There are also systems which are comprised multiple top-level gestalt entities. While the article may be of interest to the individuals, it may not be relevant to their multiplicity.

--Me/Us

[identity profile] pengke.livejournal.com 2005-08-18 05:27 pm (UTC)(link)
They're not talking about multiplicity. They're talking about the different aspects of someone's personality and how they can be in conflict. This guy is just taking it a step further and theorizing that everyone makes committee decisions with themselves.

I don't get why multiples always jump on these things. It's like pointing to inner child work as an example of multiplicity. They're not the same things. Even when the psychologists and philosophers are talking about multiplicity, they always get it wrong and turn it back into everyone in the system really being part of a whole which reflects to people having many aspects of their personality.

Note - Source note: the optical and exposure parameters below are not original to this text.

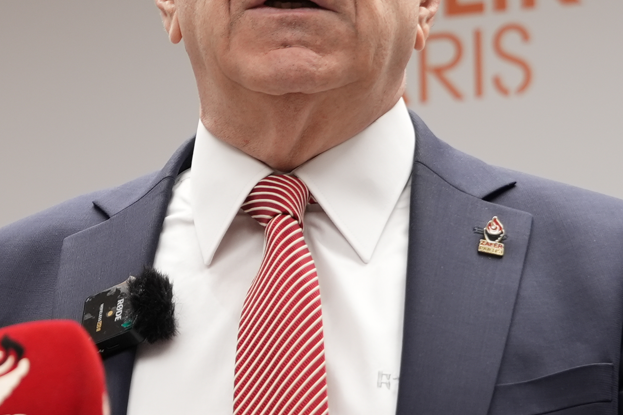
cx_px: 177
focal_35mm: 327
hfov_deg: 6.3
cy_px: 210
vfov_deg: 4.2
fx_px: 5657
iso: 250
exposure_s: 1/100
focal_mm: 70
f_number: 2.8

[identity profile] thehumangame.livejournal.com 2005-08-18 10:30 pm (UTC)(link)
To my knowledge Hofstadter never actually talks about multiplicity (though he does come quite a bit closer than this in some of his other books). Daniel Dennett (the other author of The Mind's I) does talk about multiplicity elsewhere, in Speaking for Ourselves (http://pp.kpnet.fi/seirioa/cdenn/speaking.htm) and also in the 13th chapter of Consciousness Explained. The chapter in Consciousness Explained is probably worth reading: it's a lot better than the earlier Speaking, and to my mind it's one of the few acceptable philosophical considerations of multiplicity from a materialist viewpoint (i.e. not involving souls).

Cognitive scientists in general are probably going to have the view of the mind as recursively decomposable from modules into submodules into subsubmodules, because the field is greatly influenced by computer science and that is how computer programs look. This is even more true of artificial intelligence researchers like Hofstadter.